Mods, have any promoters/boxing folk tried legal action against this site?

This thread would be gone at ESB


----------



## - DC - (Jun 7, 2013)

Frank Warren is like an internet troll. Little do the small minded trolls realize that in the long run, they are actually trolling themselves. The trolls will ironically be the first to moan and complain when Internet Policing and Censorship are in force. Totally forgetting that they absolutely contributed to its existence in the first place.

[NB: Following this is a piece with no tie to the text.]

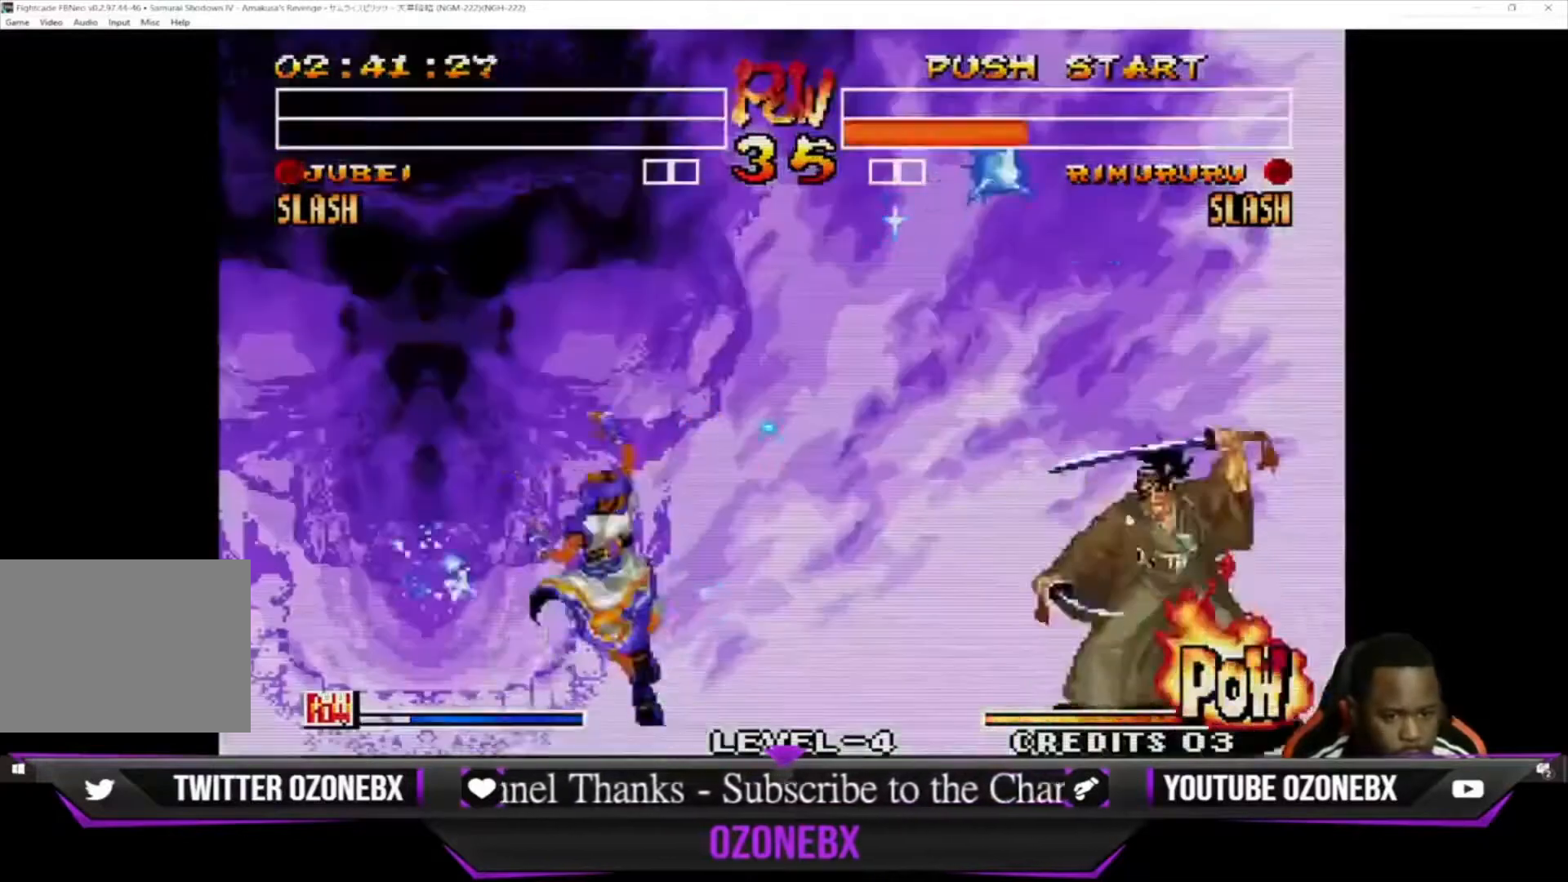
{"buttons": ["SQUARE", "TRIANGLE"], "left_stick": "right", "events": [[267, "SQUARE", "down"], [267, "TRIANGLE", "down"]]}
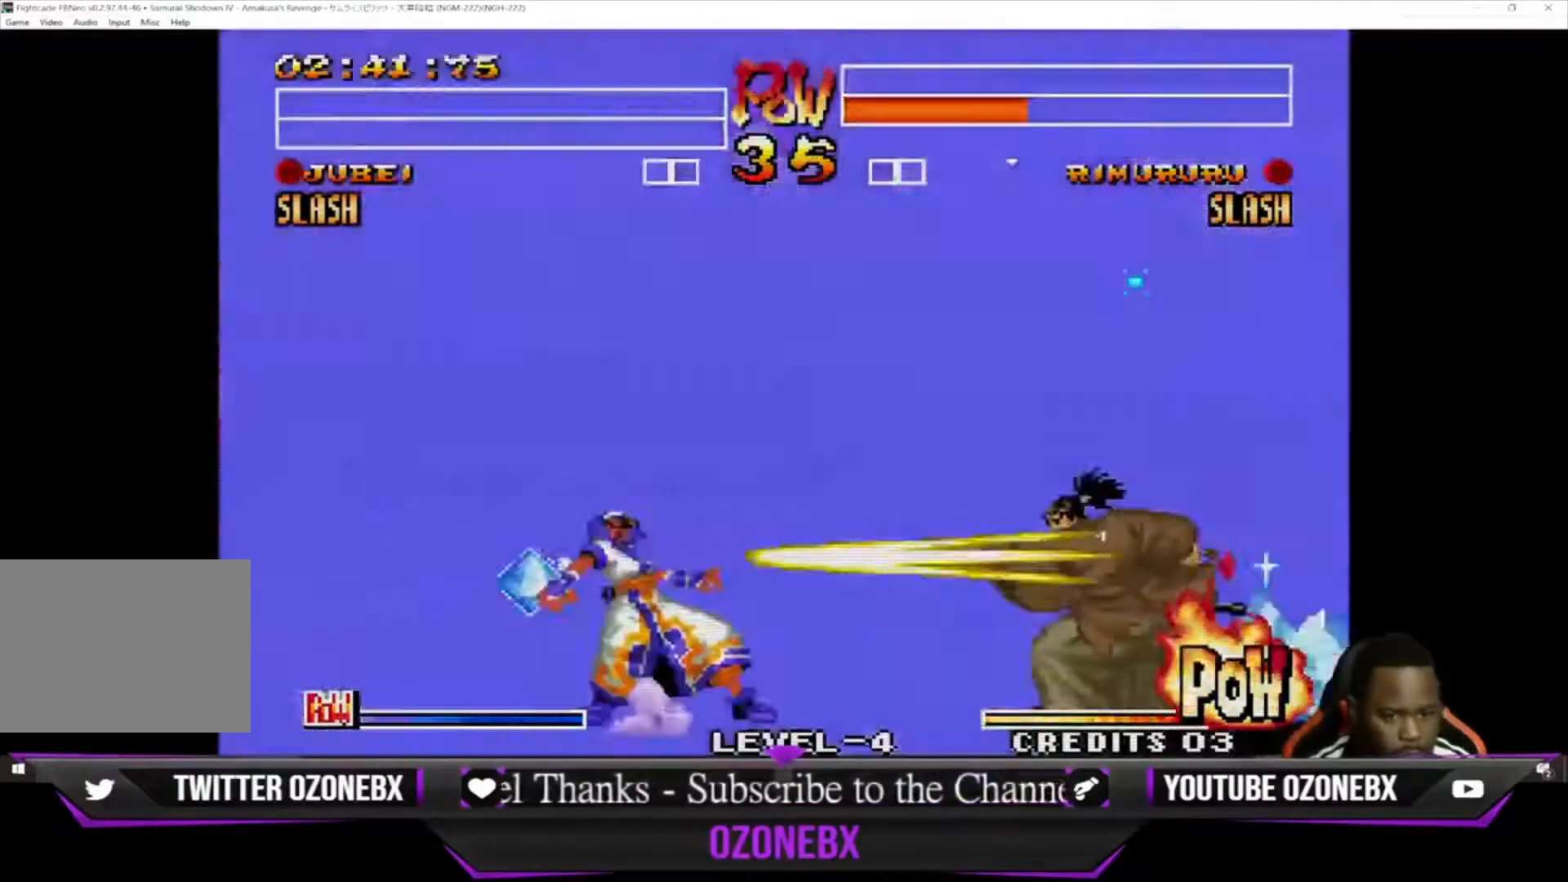
{"buttons": [], "left_stick": "center", "events": [[233, "SQUARE", "up"], [267, "TRIANGLE", "up"], [467, "left_stick", "center"]]}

1) Frank Warren's fighters will not be getting the exposure, at the end of the day, the fighters are all that matter. This will make it harder to sell fights and Boxnation. It will also make it a lot harder for younger fighters trying to make a name. This will in turn create civil war in time. With fighters under Warren's watertight bogroll contracts, sticking two fingers up at his regime. Leading to Warren's downfall and extinction from the sport. 

2) Eddie Hearn's fighters will be getting all the attention. Whichever way you look at is profitable to Matchroom. It cannot be any other way! Eddie Hearn might not be the smartest kid on the block, but he is smart enough to accept iFilm are pivotal to what they do and how they have gotten where they are so fast.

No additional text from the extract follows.